One Virginia health care provider is asking younger residents to stay ahead of the game and plan for medical decisions before “they cannot speak for themselves.”
That means deciding now what should happen when you become gravely ill, however grim the proposition may seem.
“An advance care plan protects your rights to make decisions about your own medical care, even when you are too sick or injured to make your wishes known,” the Rev. Ruth Anne Sawyer, chaplain and ethics consultant with Sentara Northern Virginia Medical Center, said in a news release.
“Advance care planning is for everyone. At any age, a medical crisis could leave you unable to communicate your own health care decisions. Planning now for your future health care can help ensure you get the medical care you want and that someone you trust will be there to make decisions for you,” Sawyer said.
Beyond the wishes of the patient, planning ahead also spares families from arguing about what they think should happen.
“People of all ages are gravely injured or become critically ill every day,” Sentara Center for Health Care Ethics Director Katy Trapp said.
“Those patients need someone to make critical health care decisions if they’re unconscious, and parents, siblings and spouses may not be the best advocates due to their emotions,” Trapp said.
Trapp said the best time to talk about it isn’t when someone is in the hospital.
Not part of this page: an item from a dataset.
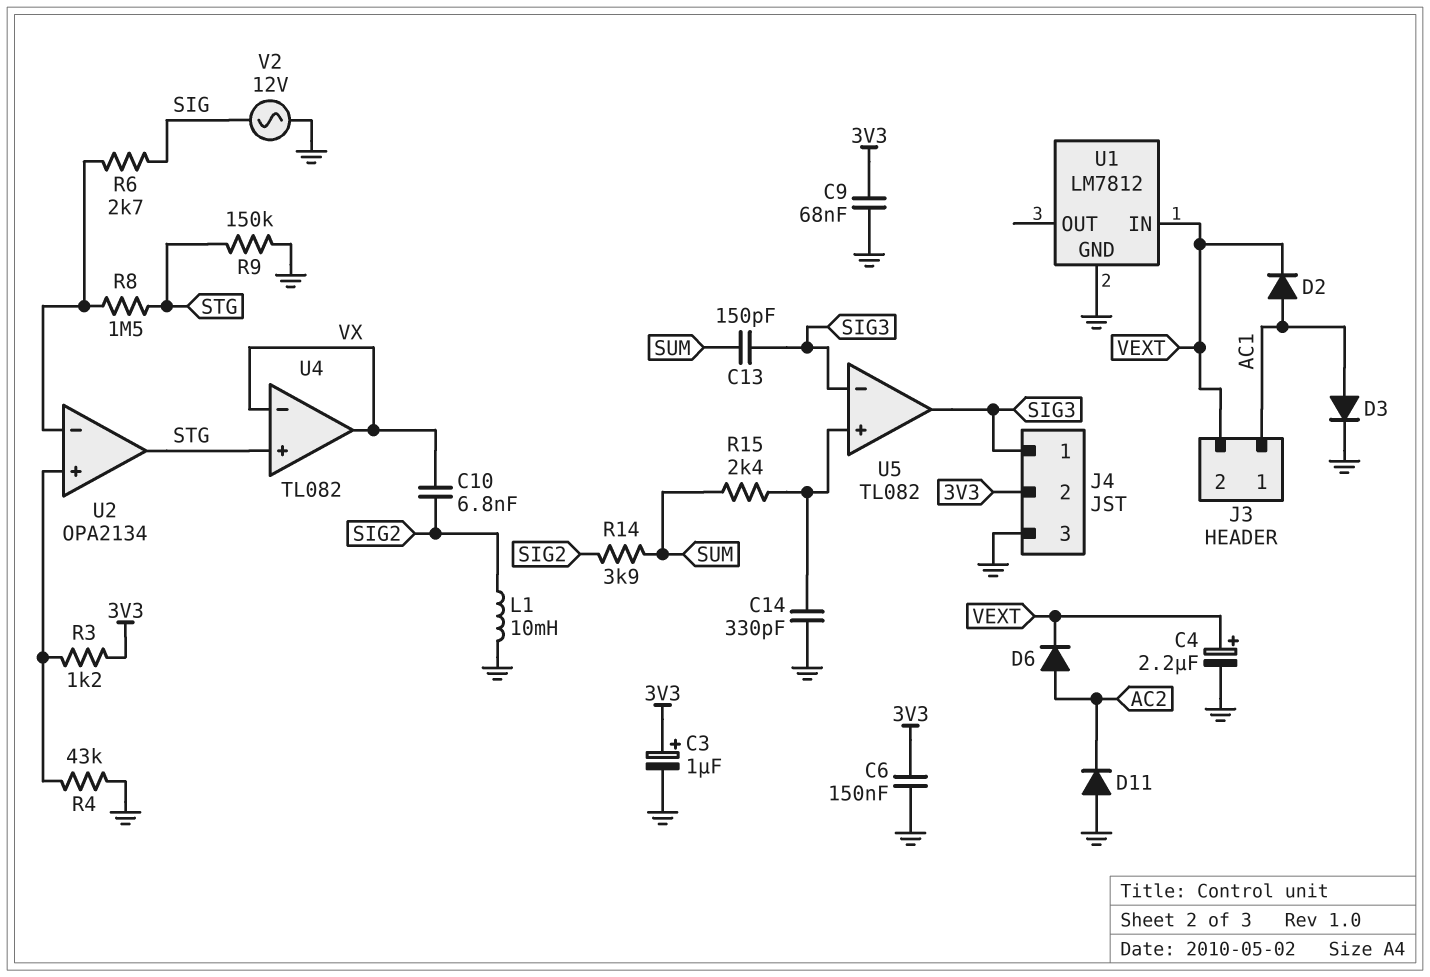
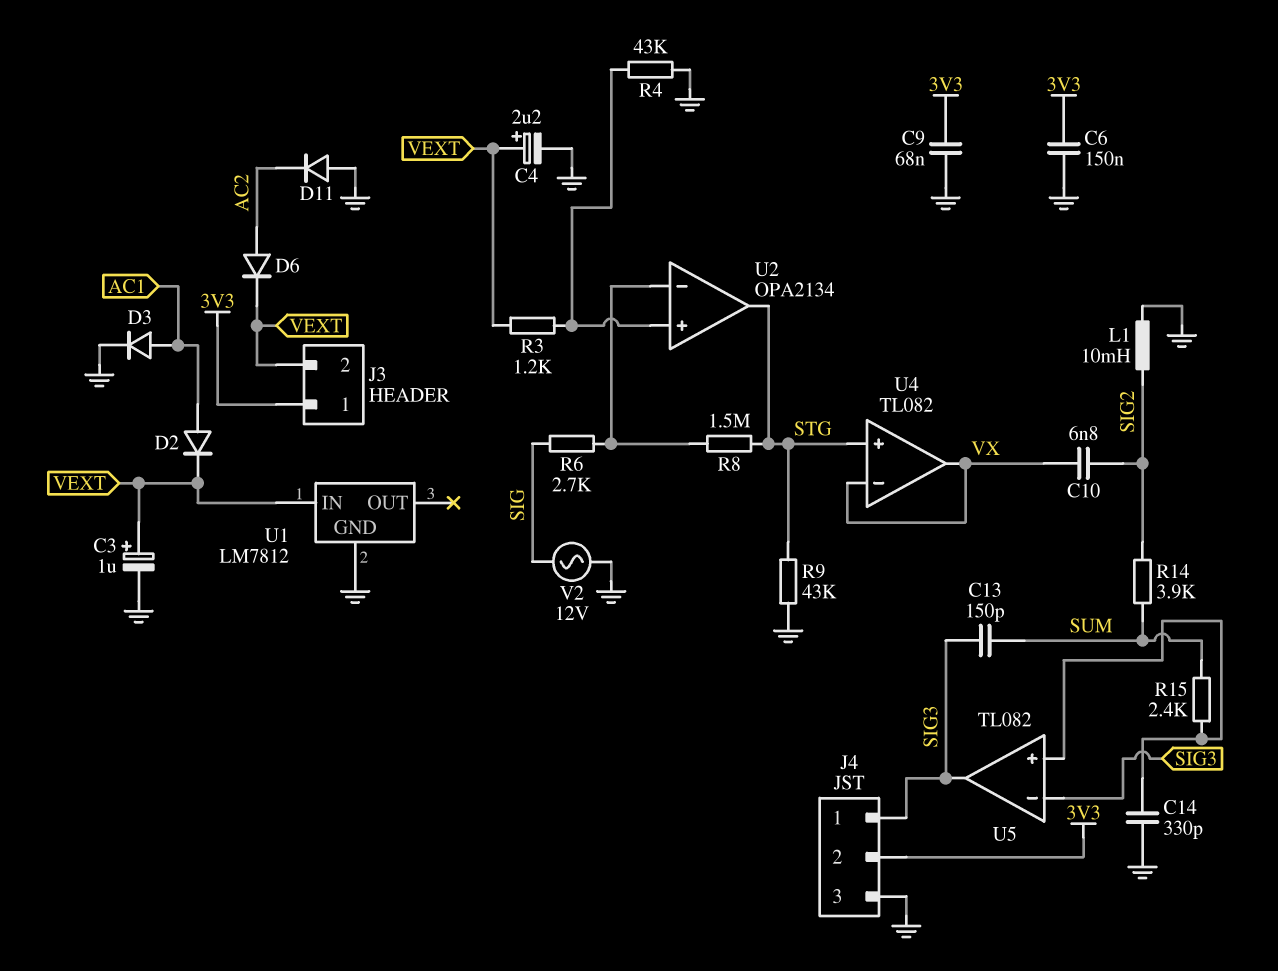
C3: 1uF (plus 3V3, minus GND) -> 1uF (plus VEXT, minus GND)
J3 pin 1: AC1 -> 3V3
R3: 1.2k (3V3, U2/in+) -> 1.2k (U2/in+, VEXT)
R9: 150k (GND, STG) -> 43k (GND, STG)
It’s when the person is healthy and can sit down to discuss it with the people they care about.
Sentara Healthcare, which serves Virginia and northeastern North Carolina, said it’s at the forefront of advocating for advance care planning and maintains around 50,000 advance care plan documents.
The organization has free advance care planning forms available online. More info on submitting yours to the U.S. Advance Care Plan Registry through Sentara is also online.
Sentara and other health care facilities are supporting the importance of advance care planning. April 16 is National Healthcare Decisions Day, a day devoted to the idea.